- _What you have to do_
Each line in the entries that has the word "hình" has to be copied.

- _Data_
◆ ◆ ◆ ◆ ◆ ◆ ◆

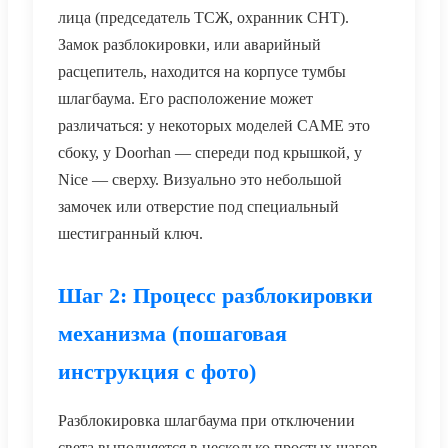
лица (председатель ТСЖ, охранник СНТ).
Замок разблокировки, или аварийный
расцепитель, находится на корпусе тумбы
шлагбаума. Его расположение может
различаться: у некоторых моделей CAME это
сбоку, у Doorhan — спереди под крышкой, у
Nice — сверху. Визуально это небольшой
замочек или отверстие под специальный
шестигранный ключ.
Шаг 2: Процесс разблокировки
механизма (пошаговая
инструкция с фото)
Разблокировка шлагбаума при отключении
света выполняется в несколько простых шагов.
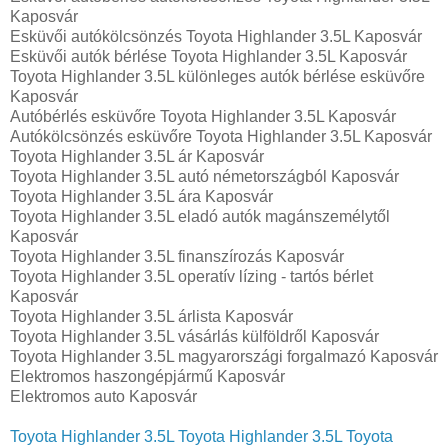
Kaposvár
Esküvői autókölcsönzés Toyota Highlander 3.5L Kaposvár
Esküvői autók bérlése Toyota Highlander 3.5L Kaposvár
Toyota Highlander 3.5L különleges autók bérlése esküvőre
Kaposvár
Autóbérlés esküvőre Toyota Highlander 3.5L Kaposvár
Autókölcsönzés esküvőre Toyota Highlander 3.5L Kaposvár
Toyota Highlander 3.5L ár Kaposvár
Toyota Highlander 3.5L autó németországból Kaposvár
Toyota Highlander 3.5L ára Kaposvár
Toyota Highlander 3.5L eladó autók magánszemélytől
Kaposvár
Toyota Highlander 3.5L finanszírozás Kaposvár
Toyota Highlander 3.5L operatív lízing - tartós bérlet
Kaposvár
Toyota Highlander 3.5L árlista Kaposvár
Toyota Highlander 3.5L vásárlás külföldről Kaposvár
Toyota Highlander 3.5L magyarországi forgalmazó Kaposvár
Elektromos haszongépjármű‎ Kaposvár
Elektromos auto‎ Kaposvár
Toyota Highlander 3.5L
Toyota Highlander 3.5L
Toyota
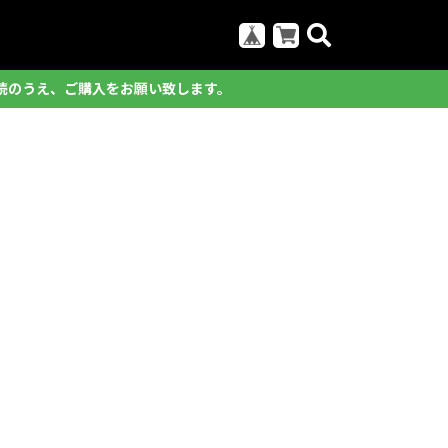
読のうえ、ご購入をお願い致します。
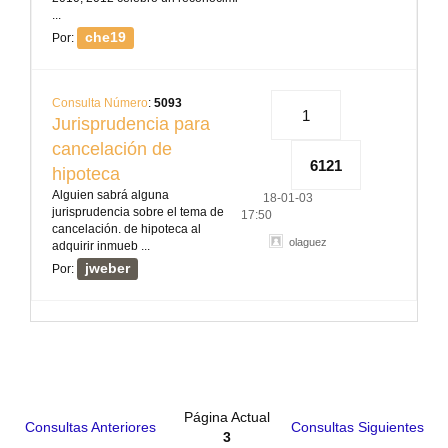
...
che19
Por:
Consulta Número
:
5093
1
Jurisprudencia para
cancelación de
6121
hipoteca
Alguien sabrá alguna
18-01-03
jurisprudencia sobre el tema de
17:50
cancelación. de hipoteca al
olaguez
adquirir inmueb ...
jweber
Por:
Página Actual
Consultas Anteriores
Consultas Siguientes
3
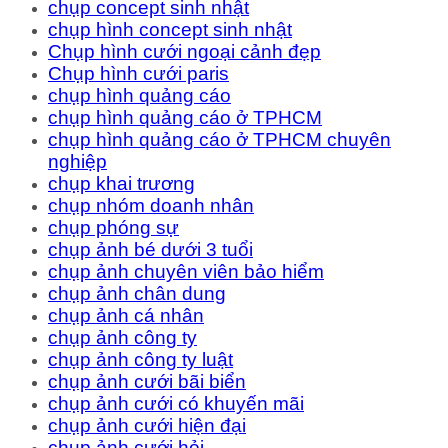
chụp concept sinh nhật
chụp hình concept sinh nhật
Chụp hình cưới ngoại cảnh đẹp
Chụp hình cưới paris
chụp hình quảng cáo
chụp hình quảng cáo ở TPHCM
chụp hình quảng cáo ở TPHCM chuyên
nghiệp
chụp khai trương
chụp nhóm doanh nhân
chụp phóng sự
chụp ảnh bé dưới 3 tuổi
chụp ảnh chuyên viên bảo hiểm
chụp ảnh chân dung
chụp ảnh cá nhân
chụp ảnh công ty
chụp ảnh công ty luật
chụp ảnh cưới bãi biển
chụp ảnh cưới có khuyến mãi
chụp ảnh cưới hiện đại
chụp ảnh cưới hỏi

◆ ◆ ◆ ◆ ◆ ◆ ◆

- _Response below_
chụp hình concept sinh nhật
Chụp hình cưới ngoại cảnh đẹp
Chụp hình cưới paris
chụp hình quảng cáo
chụp hình quảng cáo ở TPHCM
chụp hình quảng cáo ở TPHCM chuyên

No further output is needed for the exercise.